那个刚刚还热闹非凡的空间,如今成了恐怖的审判场。
六十多名赤裸的女孩被锁链吊挂在天花板预先安装的钩环上,双脚离地约三十公分,身体因重量而被迫伸展。
她们的面孔因痛苦而扭曲,身体因挣扎而汗湿,形成一幅地狱般的画面。
几名身强力壮的守卫正在井然有序地给每个被吊起的女孩注射药物。
透明的液体推进静脉,换来一阵阵低沉的呻吟。
仙儿认出那是自己也曾经被注射过的强心剂——不是为了治愈,而是确保受害者能在接下来的酷刑中保持清醒。
有的女孩已经崩溃,涕泗横流;有的哭喊着辩解自己没有参与叛乱;有的则面无表情,眼神空洞地盯着虚空;最令人毛骨悚然的是,几个女孩竟然还在吃力地哼唱那首未完成的《友谊地久天长》,歌声中掺杂着痛苦与决然。
毛斯在人群中站定,轻轻推了仙儿一把,声音低沉而危险:
“告诉我,谁是主使者?”
仙儿站在那里,如同置身冰窟。
就在刚刚,这些女孩还跟她一起欢歌笑语,分享着仅有的食物和希望;而现在,她们就像屠宰场里的牲畜一样被吊挂着,命运完全掌握在施虐者手中。

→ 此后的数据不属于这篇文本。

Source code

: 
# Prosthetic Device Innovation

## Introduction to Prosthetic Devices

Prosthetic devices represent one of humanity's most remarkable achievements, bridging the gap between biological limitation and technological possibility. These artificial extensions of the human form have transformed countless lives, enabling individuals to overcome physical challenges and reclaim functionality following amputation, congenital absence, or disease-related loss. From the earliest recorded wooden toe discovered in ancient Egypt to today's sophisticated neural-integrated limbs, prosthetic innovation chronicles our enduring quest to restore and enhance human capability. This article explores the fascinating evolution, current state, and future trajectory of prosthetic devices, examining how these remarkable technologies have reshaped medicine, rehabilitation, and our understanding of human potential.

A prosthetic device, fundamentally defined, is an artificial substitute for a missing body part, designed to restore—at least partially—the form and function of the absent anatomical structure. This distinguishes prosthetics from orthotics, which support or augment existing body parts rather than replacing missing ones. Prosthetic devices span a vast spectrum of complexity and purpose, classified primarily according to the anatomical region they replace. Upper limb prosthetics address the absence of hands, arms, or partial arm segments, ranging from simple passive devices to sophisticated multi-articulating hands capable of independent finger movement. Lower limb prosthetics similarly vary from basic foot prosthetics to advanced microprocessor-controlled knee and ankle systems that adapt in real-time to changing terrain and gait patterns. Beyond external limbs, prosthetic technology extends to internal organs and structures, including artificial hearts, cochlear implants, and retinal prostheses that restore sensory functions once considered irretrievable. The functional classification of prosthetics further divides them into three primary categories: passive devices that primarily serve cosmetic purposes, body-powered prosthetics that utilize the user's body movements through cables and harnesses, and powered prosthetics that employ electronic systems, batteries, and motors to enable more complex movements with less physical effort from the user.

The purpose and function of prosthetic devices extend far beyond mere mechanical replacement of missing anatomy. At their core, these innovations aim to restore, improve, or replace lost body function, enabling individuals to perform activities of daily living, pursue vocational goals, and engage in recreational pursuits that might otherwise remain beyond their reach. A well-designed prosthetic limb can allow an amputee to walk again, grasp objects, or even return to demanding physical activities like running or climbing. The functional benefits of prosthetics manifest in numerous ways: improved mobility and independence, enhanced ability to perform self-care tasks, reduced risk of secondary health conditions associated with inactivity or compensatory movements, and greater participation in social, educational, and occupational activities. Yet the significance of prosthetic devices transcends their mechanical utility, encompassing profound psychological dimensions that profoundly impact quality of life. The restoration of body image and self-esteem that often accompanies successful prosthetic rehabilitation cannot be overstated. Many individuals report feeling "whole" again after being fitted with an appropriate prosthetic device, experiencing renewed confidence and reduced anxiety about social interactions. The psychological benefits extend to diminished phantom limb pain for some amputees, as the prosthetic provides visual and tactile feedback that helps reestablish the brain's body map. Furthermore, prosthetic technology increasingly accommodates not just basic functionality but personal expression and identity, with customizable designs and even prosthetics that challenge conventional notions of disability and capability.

更令她崩溃的是毛斯的问题——她必须从这群人中指认出一个”主使者”。
“我……我不知道……”仙儿喃喃道,声音微不可闻。
她浑身哆嗦,几乎无法站立。
一个可怕的念头在脑海中闪过——或许自己应该站出来承认是主谋。
起码这样能挽救其他人。
但她清楚地知道自己承受不住驭奴庄的刑罚,那种痛苦远超常人想象。
与其英勇就义后又在一分钟内崩溃求饶,不如一开始就保持沉默。
正当她在内心天人交战,几近崩溃之际,一个低沉而沙哑的声音从右侧传来,打破了尴尬的局面:
“臭婊子,”那声音艰难地挤出字句,像是每次发音都在消耗巨大的能量,”原来你跟她们是一伙的。难怪一直劝我们投降。去死吧你!”
仙儿猛然转头,看向发声的方向。
说话的女孩被吊在半空,身体因挣扎而轻微晃动。
她的脸上布满泪痕和尘土,头发凌乱地黏在额头上,整个人看起来狼狈不堪。
然而,当两人的目光相遇时,仙儿愣住了,这是刚才分给她面包碎的那个女孩。
一切在瞬间明朗。
这个女孩不是真心辱骂她,而是在以这种方式帮助她。
通过公开挑衅,她把自己置于危险之地,实际上是为仙儿提供了现成的”主使者”人选。
仙儿的心脏剧烈跳动,一种复杂的情绪在胸口蔓延——感激、愧疚、恐惧交织在一起。
但她明白此刻不能有任何表示理解或感谢的举动,那样只会暴露对方的好意。
“她……就是主使者。”
这几个字从她口中艰难地挤出,如同吞咽刀片般痛苦。
说完这句话,她再也无法控制自己的情绪,崩溃地蹲下身,双手捂住脸庞,泪水决堤而出。
“是啊,老子就是主使者!”被指认的女孩在半空中大笑起来,声音中充满挑战,”你们又能拿我怎么样呢?”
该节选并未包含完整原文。